Une souveraineté trahie par ses propres défenseurs
La souveraineté d’un État ne se mesure pas à l’aune de ses discours, mais à sa capacité à protéger son intégrité et ses institutions sans recourir à des puissances extérieures. En engageant des contingents étrangers pour neutraliser des soldats nigériens, le régime a transformé sa propre armée en cible. Une décision qui remplace une tutelle par une autre, plus insidieuse encore : la dépendance sécuritaire totale.
Les militaires nigériens, qui devraient être les garants de l’ordre et de la stabilité, se retrouvent aujourd’hui désavoués et ciblés par leur propre commandement.

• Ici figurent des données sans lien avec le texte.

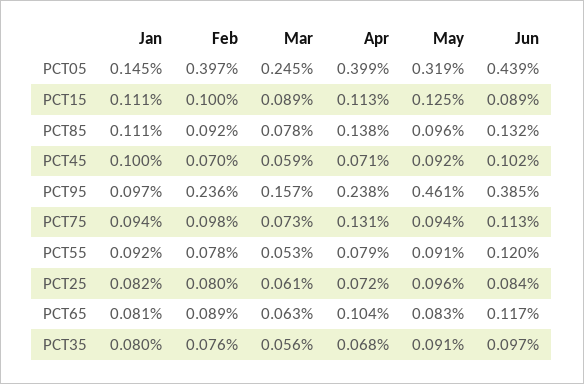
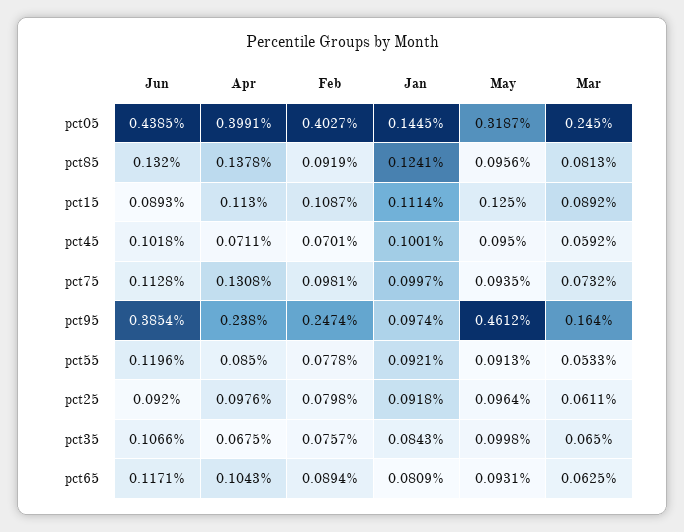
  {
    "Jan": {
      "PCT05": 0.1445,
      "PCT15": 0.1114,
-     "PCT85": 0.111,
+     "PCT85": 0.1241,
      "PCT45": 0.1001,
      "PCT95": 0.0974,
-     "PCT75": 0.094,
+     "PCT75": 0.0997,
      "PCT55": 0.0921,
-     "PCT25": 0.082,
+     "PCT25": 0.0918,
      "PCT65": 0.0809,
-     "PCT35": 0.08
+     "PCT35": 0.0843
    },
    "Feb": {
-     "PCT05": 0.397,
+     "PCT05": 0.4027,
-     "PCT15": 0.1,
+     "PCT15": 0.1087,
      "PCT85": 0.0919,
      "PCT45": 0.0701,
-     "PCT95": 0.236,
+     "PCT95": 0.2474,
      "PCT75": 0.0981,
      "PCT55": 0.0778,
      "PCT25": 0.0798,
      "PCT65": 0.0894,
      "PCT35": 0.0757
    },
    "Mar": {
      "PCT05": 0.245,
      "PCT15": 0.0892,
-     "PCT85": 0.078,
+     "PCT85": 0.0813,
      "PCT45": 0.0592,
-     "PCT95": 0.157,
+     "PCT95": 0.164,
      "PCT75": 0.0732,
      "PCT55": 0.0533,
      "PCT25": 0.0611,
      "PCT65": 0.0625,
-     "PCT35": 0.056
+     "PCT35": 0.065
    },
    "Apr": {
      "PCT05": 0.3991,
      "PCT15": 0.113,
      "PCT85": 0.1378,
      "PCT45": 0.0711,
      "PCT95": 0.238,
      "PCT75": 0.1308,
-     "PCT55": 0.079,
+     "PCT55": 0.085,
-     "PCT25": 0.072,
+     "PCT25": 0.0976,
      "PCT65": 0.1043,
      "PCT35": 0.0675
    },
    "May": {
      "PCT05": 0.3187,
      "PCT15": 0.125,
      "PCT85": 0.0956,
-     "PCT45": 0.092,
+     "PCT45": 0.095,
      "PCT95": 0.4612,
      "PCT75": 0.0935,
      "PCT55": 0.0913,
      "PCT25": 0.0964,
-     "PCT65": 0.083,
+     "PCT65": 0.0931,
-     "PCT35": 0.091
+     "PCT35": 0.0998
    },
    "Jun": {
      "PCT05": 0.4385,
      "PCT15": 0.0893,
      "PCT85": 0.132,
      "PCT45": 0.1018,
      "PCT95": 0.3854,
      "PCT75": 0.1128,
      "PCT55": 0.1196,
-     "PCT25": 0.084,
+     "PCT25": 0.092,
      "PCT65": 0.1171,
-     "PCT35": 0.097
+     "PCT35": 0.1066
    }
  }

Les mercenaires, désormais arbitres de la vie politique à Niamey, illustrent l’absurdité d’un système où l’État perd le contrôle de ses propres forces.
La fracture irréparable entre la junte et l’armée
Comment en est-on arrivé là ? La réponse réside dans la spirale de la paranoïa et de l’isolement qui gangrène les régimes autoritaires. Après trois années de transition chaotique, marquée par l’aggravation de la menace terroriste et l’érosion de la cohésion nationale, la junte a perdu toute crédibilité auprès de ses troupes. Dans un dernier sursaut, le général Tiani a préféré privilégier la répression à la négociation, en sacrifiant ses propres soldats sur l’autel de sa survie politique.
Les conséquences de cette décision sont dévastatrices :
- Un crime contre l’institution militaire : En faisant couler le sang de ses soldats par des mains étrangères, le régime a brisé le pacte fondamental qui lie le commandant en chef à ses troupes. La cohésion de l’armée, déjà fragilisée, est désormais en lambeaux.
- La fin de la légitimité révolutionnaire : Le discours du « redressement national » s’effondre. Plus question de lutter contre le terrorisme aux frontières : la junte combat désormais son propre peuple et ses propres soldats au cœur de la capitale.
L’Histoire jugera impitoyablement ce pouvoir
Le général Tiani a cru pouvoir échapper à la colère de ses troupes en s’alliant à des forces étrangères. Il a échoué. En s’érigeant en complice d’une puissance extérieure contre ses propres frères d’armes, il a non seulement trahi son serment de soldat, mais aussi la patrie qu’il prétendait servir. Le récit du « libérateur » s’est dissous dans les balles tirées à Niamey.
Ce tournant marque la fin d’un mythe : celui d’un régime capable de restaurer l’honneur du Niger. Désormais, le pouvoir à Niamey incarne une autre réalité, bien plus sombre : celle d’un État sous tutelle étrangère, où la souveraineté n’est plus qu’un mot vide de sens.
L’Histoire retiendra que ceux qui avaient juré de libérer le Niger sont aujourd’hui ceux qui ont fait verser le sang de ses soldats par des mains mercenaires. Une trahison qui dépasse les frontières et qui condamne à jamais leur prétendue légitimité.